- PROBLEM STATEMENT: Where in the data does the word "James" appear? Find those lines and copy them.
::::::
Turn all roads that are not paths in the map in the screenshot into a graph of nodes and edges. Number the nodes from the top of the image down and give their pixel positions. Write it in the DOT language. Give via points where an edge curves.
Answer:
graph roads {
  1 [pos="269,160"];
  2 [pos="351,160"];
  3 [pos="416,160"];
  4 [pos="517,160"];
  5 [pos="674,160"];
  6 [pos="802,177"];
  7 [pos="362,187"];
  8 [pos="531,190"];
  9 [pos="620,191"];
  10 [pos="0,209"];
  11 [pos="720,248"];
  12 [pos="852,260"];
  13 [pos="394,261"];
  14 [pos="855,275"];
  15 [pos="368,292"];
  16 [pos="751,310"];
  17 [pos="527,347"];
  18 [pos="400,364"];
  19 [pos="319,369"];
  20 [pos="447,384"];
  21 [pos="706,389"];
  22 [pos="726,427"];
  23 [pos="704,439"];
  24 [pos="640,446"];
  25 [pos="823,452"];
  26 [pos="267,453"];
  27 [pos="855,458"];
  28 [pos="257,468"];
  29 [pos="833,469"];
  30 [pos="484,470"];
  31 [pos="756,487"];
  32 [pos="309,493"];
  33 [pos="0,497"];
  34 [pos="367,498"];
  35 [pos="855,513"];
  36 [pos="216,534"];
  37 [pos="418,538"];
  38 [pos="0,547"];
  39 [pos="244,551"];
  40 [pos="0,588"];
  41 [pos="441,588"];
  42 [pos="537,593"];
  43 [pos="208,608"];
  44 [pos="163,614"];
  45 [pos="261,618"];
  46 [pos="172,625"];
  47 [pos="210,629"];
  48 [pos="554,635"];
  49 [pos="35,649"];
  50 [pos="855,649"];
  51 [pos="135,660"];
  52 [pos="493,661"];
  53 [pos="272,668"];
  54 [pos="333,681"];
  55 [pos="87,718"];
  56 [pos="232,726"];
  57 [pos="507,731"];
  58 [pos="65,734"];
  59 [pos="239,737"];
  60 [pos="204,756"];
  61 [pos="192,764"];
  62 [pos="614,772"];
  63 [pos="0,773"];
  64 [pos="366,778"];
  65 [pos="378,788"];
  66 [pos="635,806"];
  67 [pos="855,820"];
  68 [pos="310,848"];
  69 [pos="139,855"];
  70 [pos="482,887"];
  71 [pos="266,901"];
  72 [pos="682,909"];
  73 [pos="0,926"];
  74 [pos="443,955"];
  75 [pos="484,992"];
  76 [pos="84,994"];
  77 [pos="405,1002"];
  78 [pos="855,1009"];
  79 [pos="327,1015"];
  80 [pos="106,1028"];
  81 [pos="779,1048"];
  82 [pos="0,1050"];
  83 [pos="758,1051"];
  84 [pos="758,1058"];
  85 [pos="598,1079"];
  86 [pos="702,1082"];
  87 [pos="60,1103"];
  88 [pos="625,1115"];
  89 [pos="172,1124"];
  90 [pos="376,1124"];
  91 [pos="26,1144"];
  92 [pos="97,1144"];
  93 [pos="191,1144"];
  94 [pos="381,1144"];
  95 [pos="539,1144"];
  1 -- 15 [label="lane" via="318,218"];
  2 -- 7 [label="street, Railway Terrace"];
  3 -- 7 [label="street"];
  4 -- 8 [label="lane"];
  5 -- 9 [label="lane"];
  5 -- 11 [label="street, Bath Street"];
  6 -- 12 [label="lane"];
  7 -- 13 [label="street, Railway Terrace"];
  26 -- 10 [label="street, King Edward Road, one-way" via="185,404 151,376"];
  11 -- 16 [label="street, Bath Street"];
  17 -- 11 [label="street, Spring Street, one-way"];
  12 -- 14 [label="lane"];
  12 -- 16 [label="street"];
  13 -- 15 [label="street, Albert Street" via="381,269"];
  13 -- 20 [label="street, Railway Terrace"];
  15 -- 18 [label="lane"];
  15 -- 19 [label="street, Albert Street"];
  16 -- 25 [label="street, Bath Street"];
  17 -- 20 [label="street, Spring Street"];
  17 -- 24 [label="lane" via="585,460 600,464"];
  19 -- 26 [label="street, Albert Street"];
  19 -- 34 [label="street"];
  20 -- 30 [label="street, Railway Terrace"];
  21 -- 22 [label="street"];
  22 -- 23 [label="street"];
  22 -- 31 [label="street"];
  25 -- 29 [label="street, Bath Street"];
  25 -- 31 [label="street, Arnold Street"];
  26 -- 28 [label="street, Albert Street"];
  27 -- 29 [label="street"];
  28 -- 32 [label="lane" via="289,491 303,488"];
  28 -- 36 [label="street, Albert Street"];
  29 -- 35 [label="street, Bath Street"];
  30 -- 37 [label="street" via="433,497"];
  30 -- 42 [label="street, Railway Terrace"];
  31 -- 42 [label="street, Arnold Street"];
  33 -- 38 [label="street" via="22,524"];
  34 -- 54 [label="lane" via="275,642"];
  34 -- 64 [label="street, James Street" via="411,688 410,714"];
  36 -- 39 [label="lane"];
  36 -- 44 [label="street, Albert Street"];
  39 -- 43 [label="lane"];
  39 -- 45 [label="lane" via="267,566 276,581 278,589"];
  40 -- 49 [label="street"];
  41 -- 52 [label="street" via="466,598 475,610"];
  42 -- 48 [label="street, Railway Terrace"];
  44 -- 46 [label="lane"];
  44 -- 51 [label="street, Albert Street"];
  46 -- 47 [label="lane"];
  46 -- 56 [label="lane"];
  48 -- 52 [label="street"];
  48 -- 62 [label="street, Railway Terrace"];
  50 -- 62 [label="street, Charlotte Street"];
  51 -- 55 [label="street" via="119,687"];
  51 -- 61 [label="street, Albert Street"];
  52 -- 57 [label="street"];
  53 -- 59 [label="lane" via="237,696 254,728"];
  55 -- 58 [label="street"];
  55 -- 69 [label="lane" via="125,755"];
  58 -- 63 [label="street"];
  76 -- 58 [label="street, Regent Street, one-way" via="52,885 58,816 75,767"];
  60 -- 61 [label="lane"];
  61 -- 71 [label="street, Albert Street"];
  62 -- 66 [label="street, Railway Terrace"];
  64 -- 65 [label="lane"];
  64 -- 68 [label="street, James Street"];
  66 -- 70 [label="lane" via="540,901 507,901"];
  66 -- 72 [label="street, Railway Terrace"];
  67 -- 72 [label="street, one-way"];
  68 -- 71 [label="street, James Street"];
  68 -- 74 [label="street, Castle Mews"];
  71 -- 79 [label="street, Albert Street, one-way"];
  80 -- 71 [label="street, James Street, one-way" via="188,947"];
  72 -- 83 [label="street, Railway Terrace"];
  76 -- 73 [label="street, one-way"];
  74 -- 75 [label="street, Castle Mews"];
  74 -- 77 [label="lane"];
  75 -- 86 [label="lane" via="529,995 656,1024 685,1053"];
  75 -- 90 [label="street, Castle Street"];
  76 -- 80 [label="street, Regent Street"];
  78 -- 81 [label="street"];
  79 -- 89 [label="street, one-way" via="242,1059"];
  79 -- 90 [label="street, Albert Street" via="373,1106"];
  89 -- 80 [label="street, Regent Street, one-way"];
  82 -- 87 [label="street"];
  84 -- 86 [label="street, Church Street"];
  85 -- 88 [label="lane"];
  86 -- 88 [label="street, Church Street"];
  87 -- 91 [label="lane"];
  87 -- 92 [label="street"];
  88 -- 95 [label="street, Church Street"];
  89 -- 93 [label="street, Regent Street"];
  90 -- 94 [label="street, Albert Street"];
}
::::::
- WRITTEN ANSWER:
  34 -- 64 [label="street, James Street" via="411,688 410,714"];
  64 -- 68 [label="street, James Street"];
  68 -- 71 [label="street, James Street"];
  80 -- 71 [label="street, James Street, one-way" via="188,947"];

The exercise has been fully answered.